== Consigne ==
Pouvez-vous reproduire à l'identique tout le passage de l'extrait sur les organismes publics qui va de « Le critère de » jusqu'à « au droit commun. » ?

== Extrait du texte ==
++++++

À cet effet, les tribunaux ont décelé certains facteurs de contrôle, les plus importants étant d’ordre économique et financier (1), pour déterminer l’organisme mandataire de l’État. Ainsi, « les profits de l’organisme public doivent être versés dans le fonds consolidé de la province, du Canada ou reçus en fidéicommis pour l’État; les surplus sont versés à la Couronne; le gouvernement a l’entière supervision sur la manière que l’organisme dépense ses revenus et contrôle l’investissement des surplus […]; la corporation est financée par les deniers publics; l’État se réserve la propriété de tout les biens qu’elle détient et détiendra […]; l’État contrôle étroitement le pouvoir d’emprunter, d’émettre des obligations, d’hypothéquer et de contracter de l’organisme public; l’État détient entièrement le capital-action de ce dernier et il a le pouvoir d’utiliser son veto quant aux actions de la société publique » (2). Plus ces moyens de contrôle seront nombreux à régir l’organisme (selon l’intention du législateur par la loi), plus ce dernier pourra être considéré par les tribunaux comme mandataire de l’État. Le « control test » implique donc une cumulation de contrôles pour pouvoir mesurer le niveau de contrôle qu’exerce l’État sur l’organisme.
Dans les collèges d’enseignement général et professionnel ainsi que les établissements universitaires, l’État leur donne une certaine autonomie dans leurs fonctions, mais garde par le biais de nombreux moyens un certain contrôle et de gestion de ces organismes publics. Par exemple, l’Université du Québec, selon sa loi constitutive, doit faire un rapport de ses activités à l’Assemblée nationale annuellement (2).
Le critère de l’intérêt public
Ce critère est présent d’abord à l’article 298 al.2 C.c.Q., où il est stipulé en anglais : « Legal persons are established in the public interest or for a private interest ». On retrouve donc clairement les notions de « public interest » et « private interest ». Cette distinction mentionne que les personnes morales de droit public sont établies dans l’intérêt du public contrairement aux personnes morales de droit privé qui le sont pour l’intérêt du privé. Les organismes publics sont donc crées en ayant seulement une mission d’intérêt public et en étant rattachés à une collectivité territoriale (2). Aussi, ils sont régis par le droit public, le droit commun, contrairement aux organismes privés qui sont assujettis aux droit privé et, à titre supplétif, au droit commun.

++++++

(Données enregistrées)
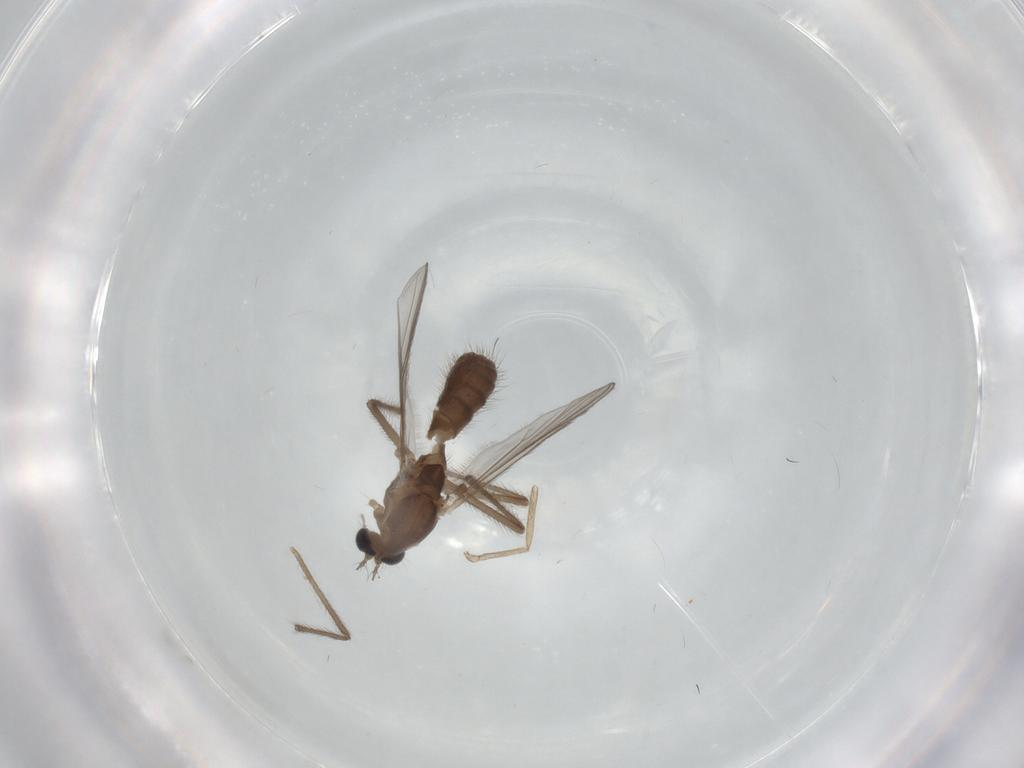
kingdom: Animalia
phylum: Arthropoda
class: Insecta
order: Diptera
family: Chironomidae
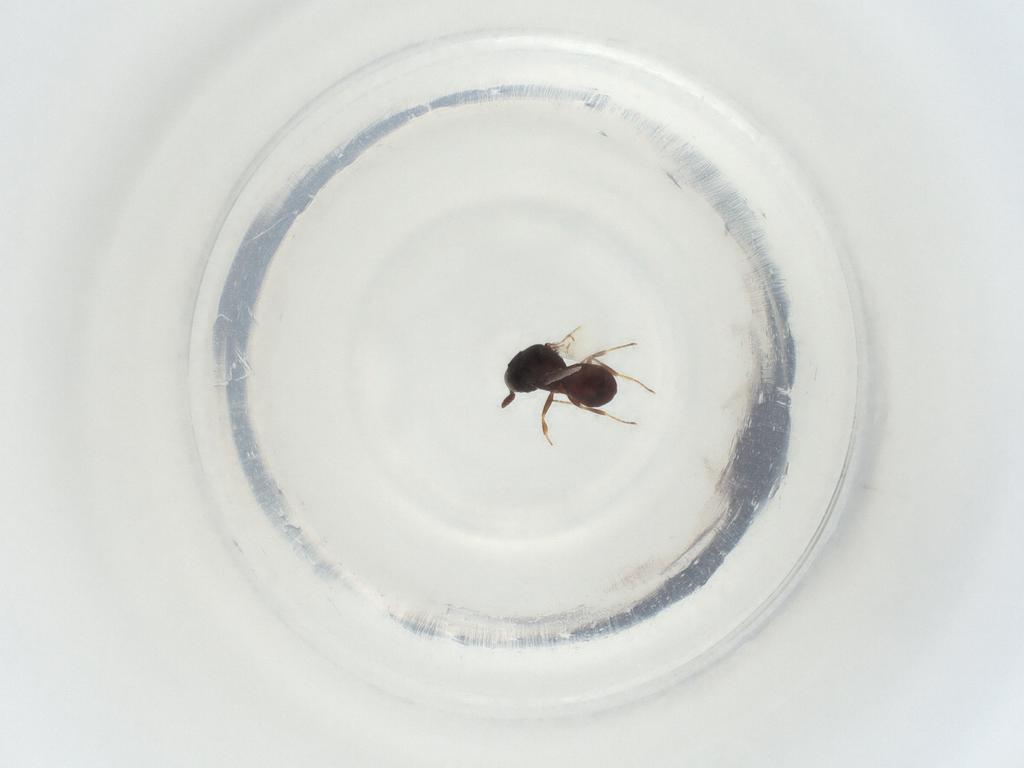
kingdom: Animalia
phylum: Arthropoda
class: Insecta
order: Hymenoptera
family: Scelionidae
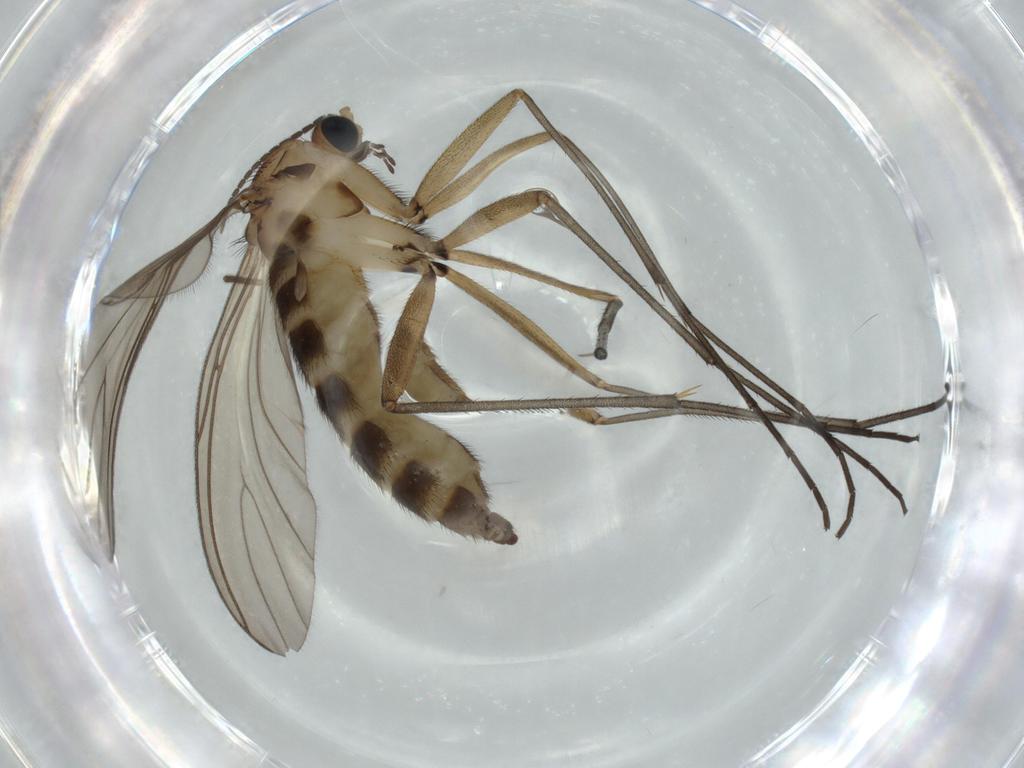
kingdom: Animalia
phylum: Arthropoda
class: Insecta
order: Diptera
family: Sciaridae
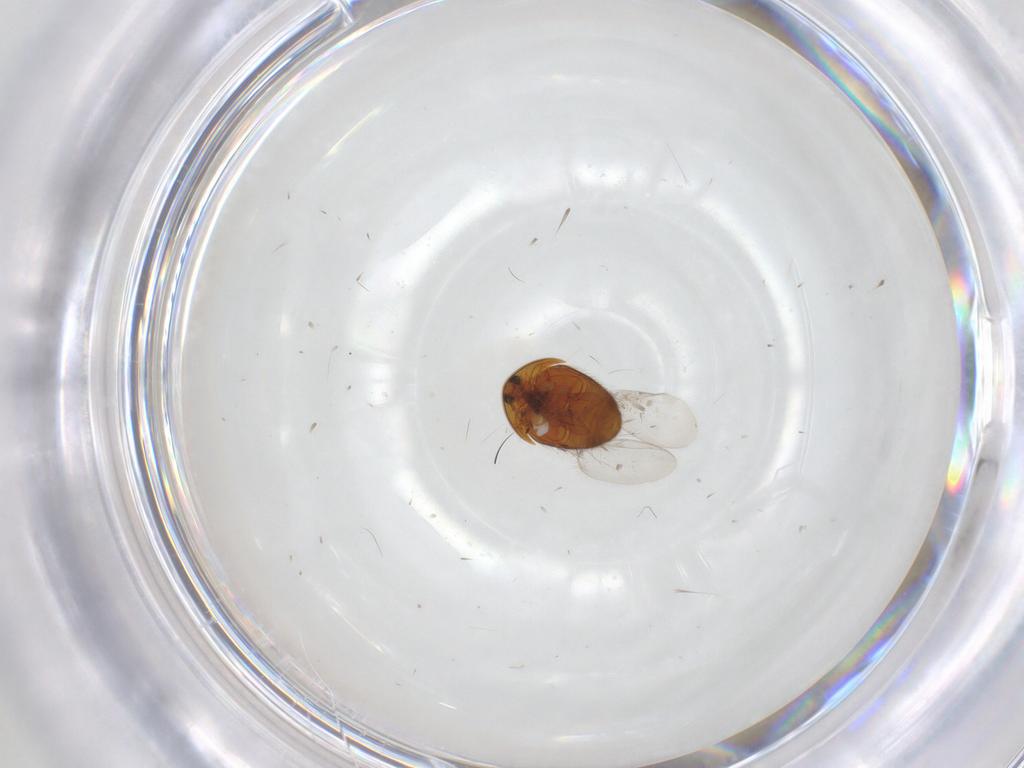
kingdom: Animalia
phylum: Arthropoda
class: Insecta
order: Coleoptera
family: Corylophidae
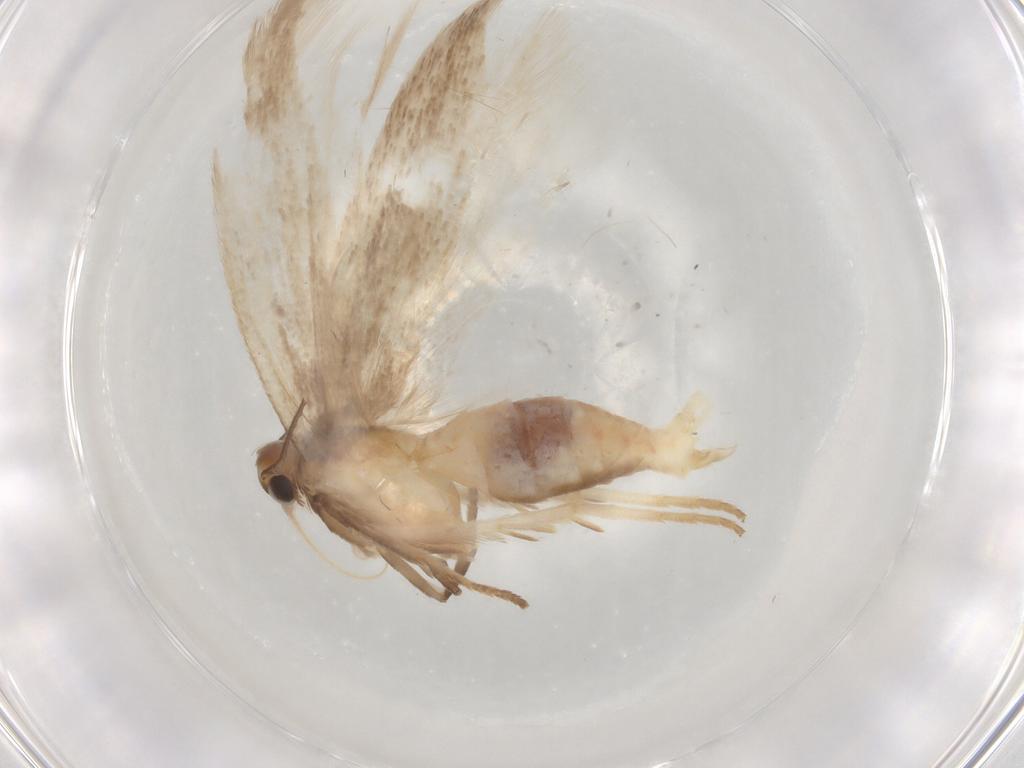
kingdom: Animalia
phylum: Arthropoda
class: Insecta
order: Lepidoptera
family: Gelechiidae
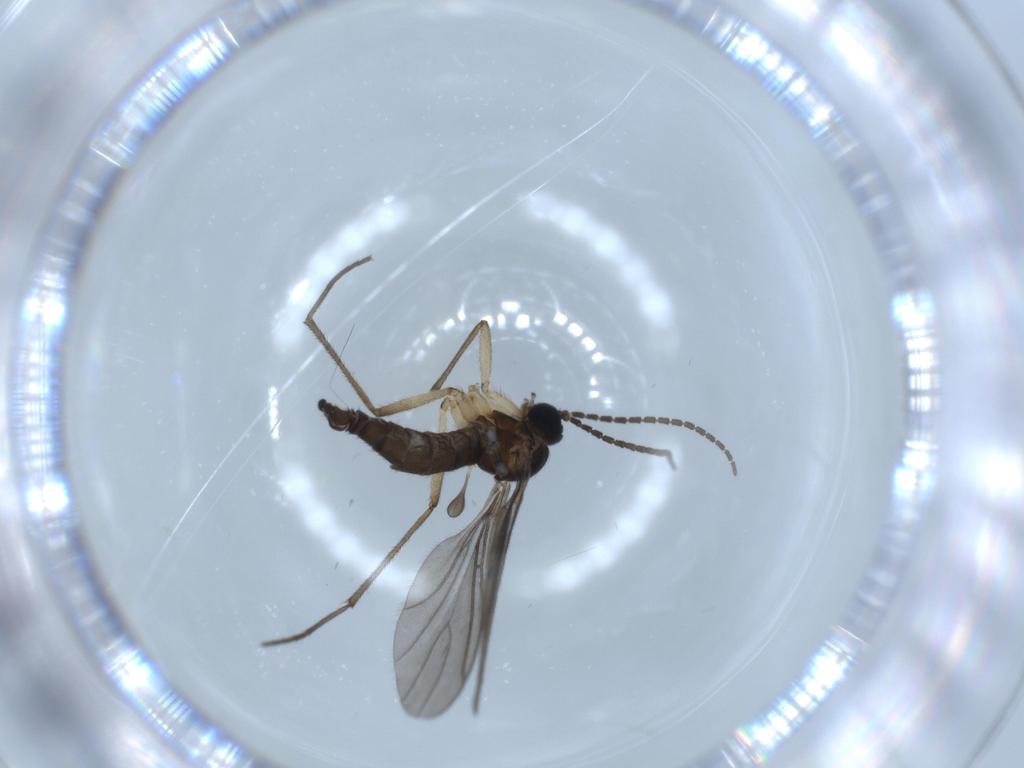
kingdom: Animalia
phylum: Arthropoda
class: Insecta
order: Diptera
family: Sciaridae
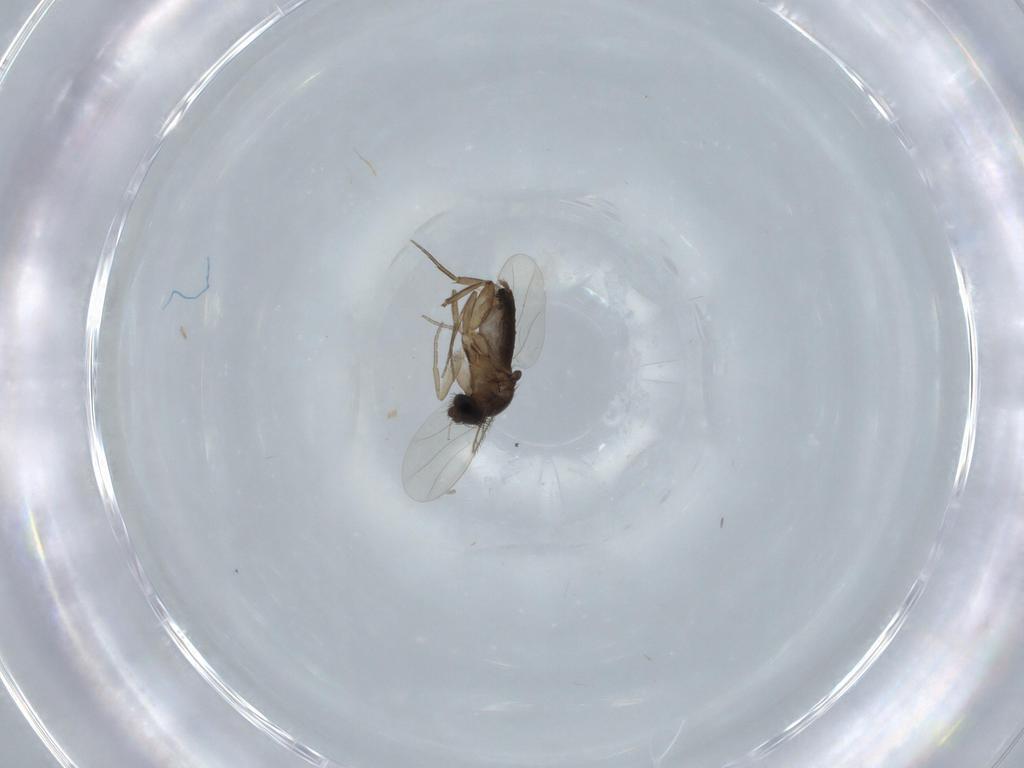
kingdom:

++++++

== Résultat de l'exercice ==
Le critère de l’intérêt public
Ce critère est présent d’abord à l’article 298 al.2 C.c.Q., où il est stipulé en anglais : « Legal persons are established in the public interest or for a private interest ». On retrouve donc clairement les notions de « public interest » et « private interest ». Cette distinction mentionne que les personnes morales de droit public sont établies dans l’intérêt du public contrairement aux personnes morales de droit privé qui le sont pour l’intérêt du privé. Les organismes publics sont donc crées en ayant seulement une mission d’intérêt public et en étant rattachés à une collectivité territoriale (2). Aussi, ils sont régis par le droit public, le droit commun, contrairement aux organismes privés qui sont assujettis aux droit privé et, à titre supplétif, au droit commun.